Whenever I tried to get back the original value, I'll get "Hello World►/", "Hello Worlc", "Hello World►/", "Hello Worle♦S" or some other variants. I follow from this website for the implementation of splitting and reconstruction: https://www.geeksforgeeks.org/implementing-shamirs-secret-sharing-scheme-in-python/. This is my code:
import random
from math import ceil
from decimal import Decimal
FIELD_SIZE = 10**5
def reconstruct_secret(shares):
sums = Decimal(0)
for j, share_j in enumerate(shares):
xj, yj = share_j
prod = Decimal(1)
for i, share_i in enumerate(shares):
xi, _ = share_i
if i != j:
# Check if xi is equal to xj
if xi == xj:
continue
prod *= Decimal(xi) / (Decimal(xi) - Decimal(xj))
prod *= Decimal(yj)
sums += prod
return int(round(sums))
def polynom(x, coefficients):
point = 0
for coefficient_index, coefficient_value in enumerate(coefficients[::-1]):
point += x ** coefficient_index * coefficient_value
return point
def coeff(t, secret):
coeff = [random.randrange(0, FIELD_SIZE) for _ in range(t - 1)]
coeff.append(secret)
return coeff
def generate_shares(n, m, secret):
coefficients = coeff(m, secret)
shares = []
for i in range(1, n+1):
x = random.randrange(1, FIELD_SIZE)
shares.append((x, polynom(x, coefficients)))
return shares
if __name__ == '__main__':
# (3,5) sharing scheme
t, n = 3, 5
tt = "Hello World!!!"
secret = int.from_bytes(tt.encode(), byteorder='big')

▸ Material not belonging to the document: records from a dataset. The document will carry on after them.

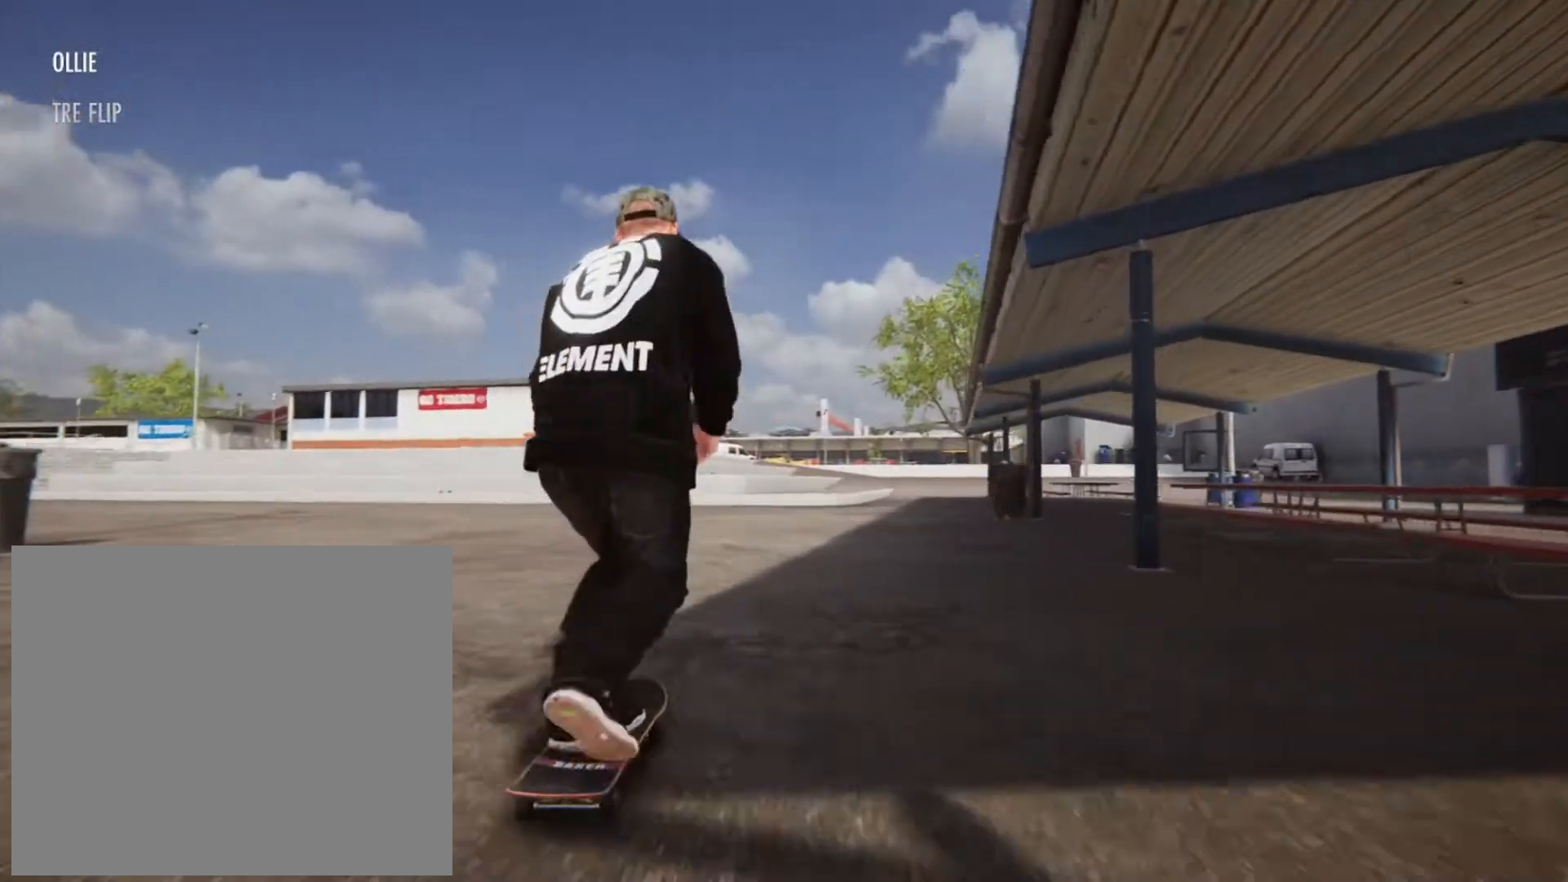
{"buttons": ["CROSS"], "left_stick": "center", "right_stick": "center", "events": []}
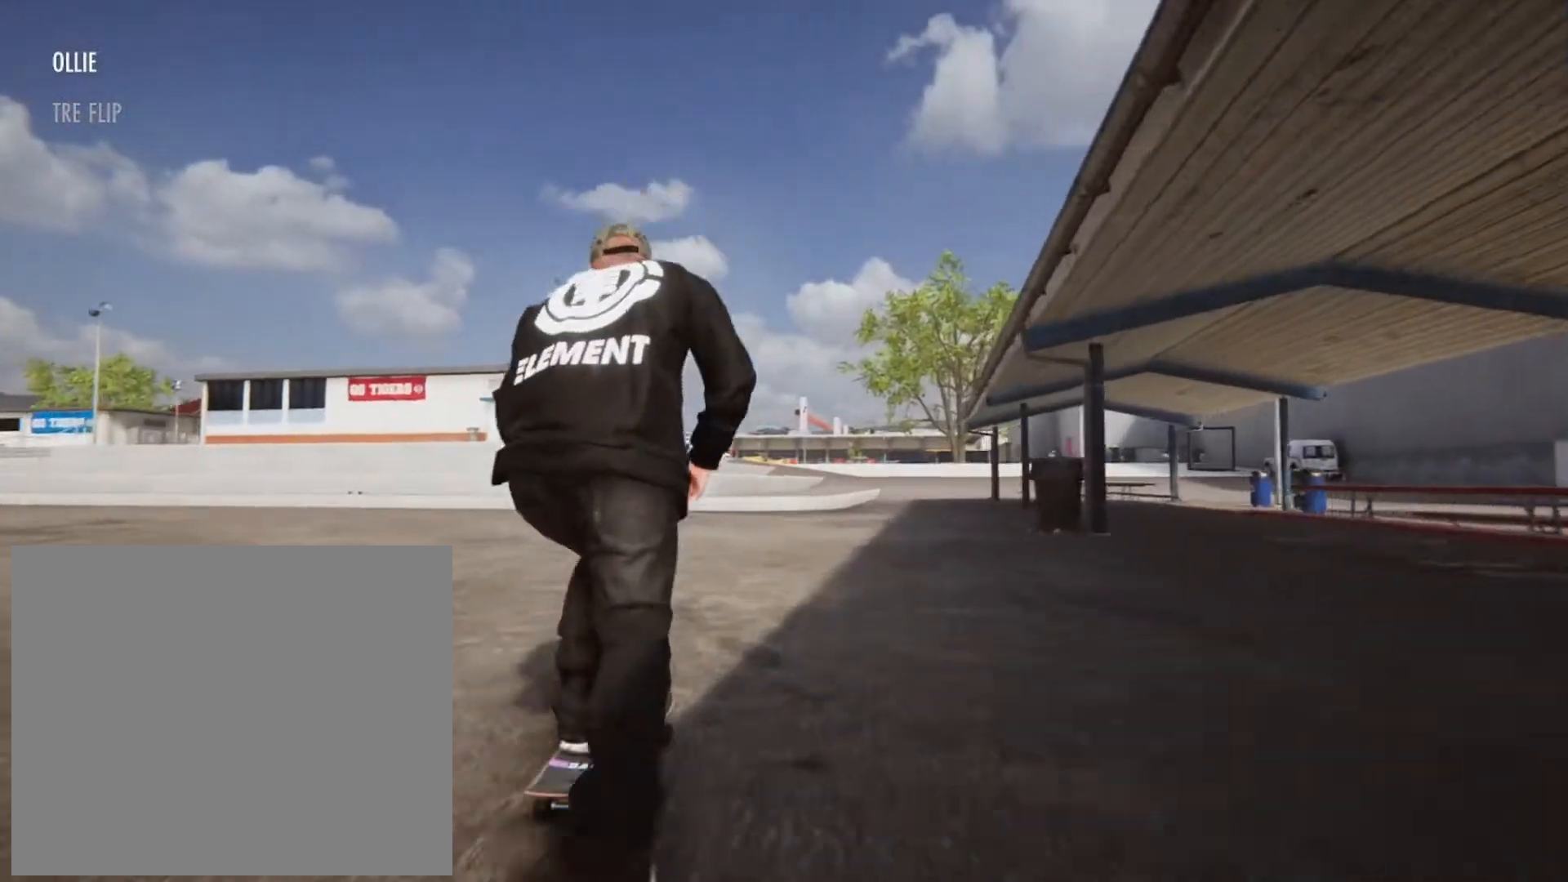
{"buttons": [], "left_stick": "center", "right_stick": "center", "events": [[240, "CROSS", "up"]]}
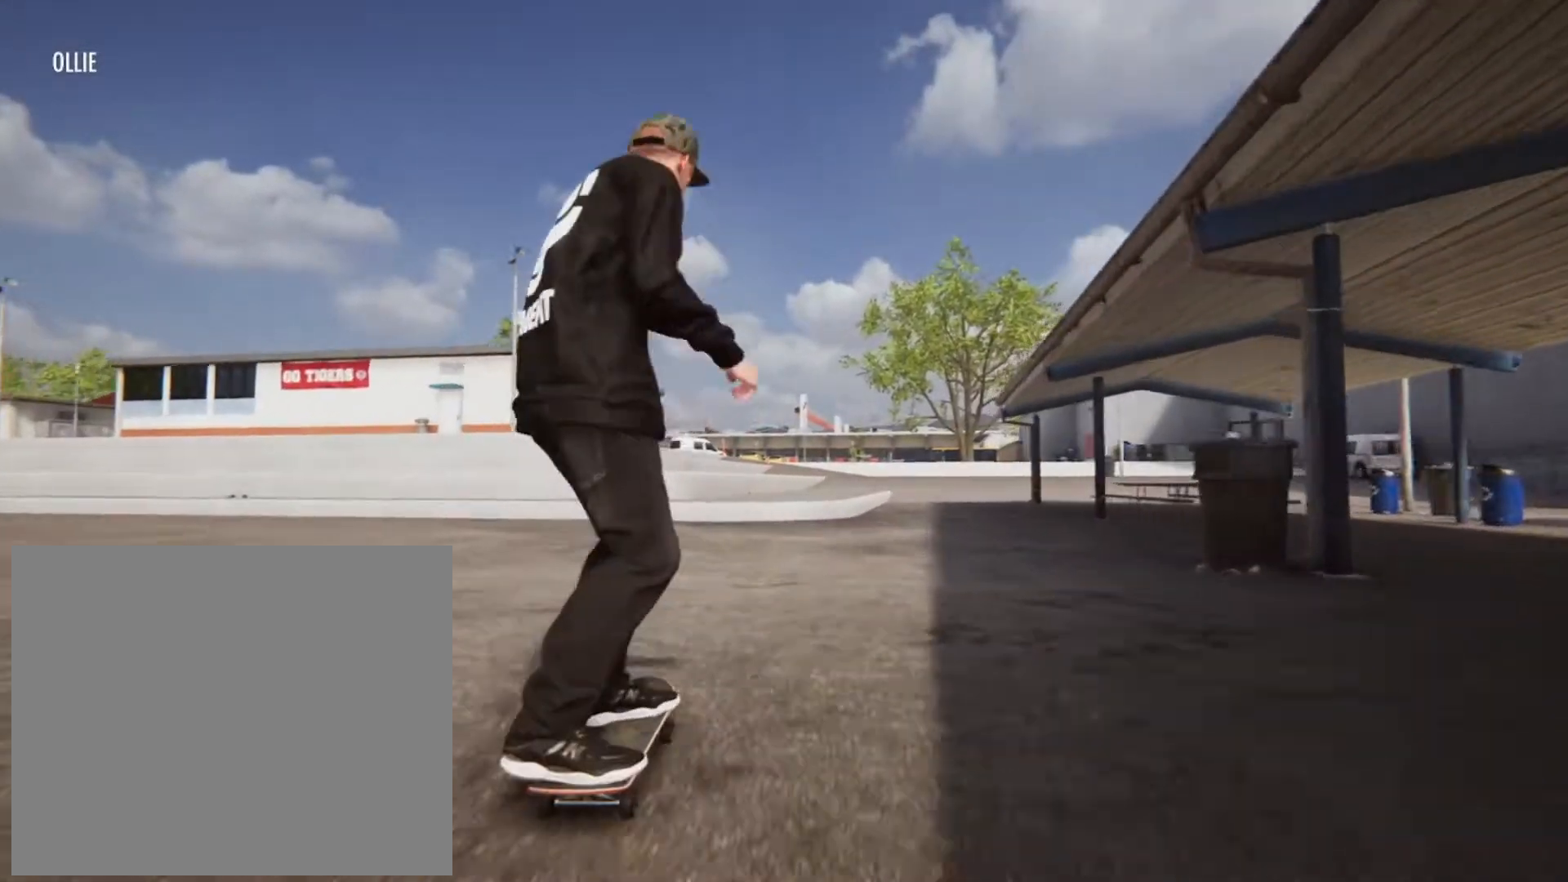
{"buttons": [], "left_stick": "center", "right_stick": "center", "events": [[80, "R2", "down"], [240, "R2", "up"]]}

# Phase I: Generation of shares
shares = generate_shares(n, t, secret)
# Phase II: Secret Reconstruction
pool = random.sample(shares, t)
# Reconstruct the secret
r_secret_int = reconstruct_secret(pool)
r_secret_string = r_secret_int.to_bytes(
(r_secret_int.bit_length() + 7) // 8, byteorder='big').decode('utf-8', 'ignore')
print("Reconstructed secret:", r_secret_string)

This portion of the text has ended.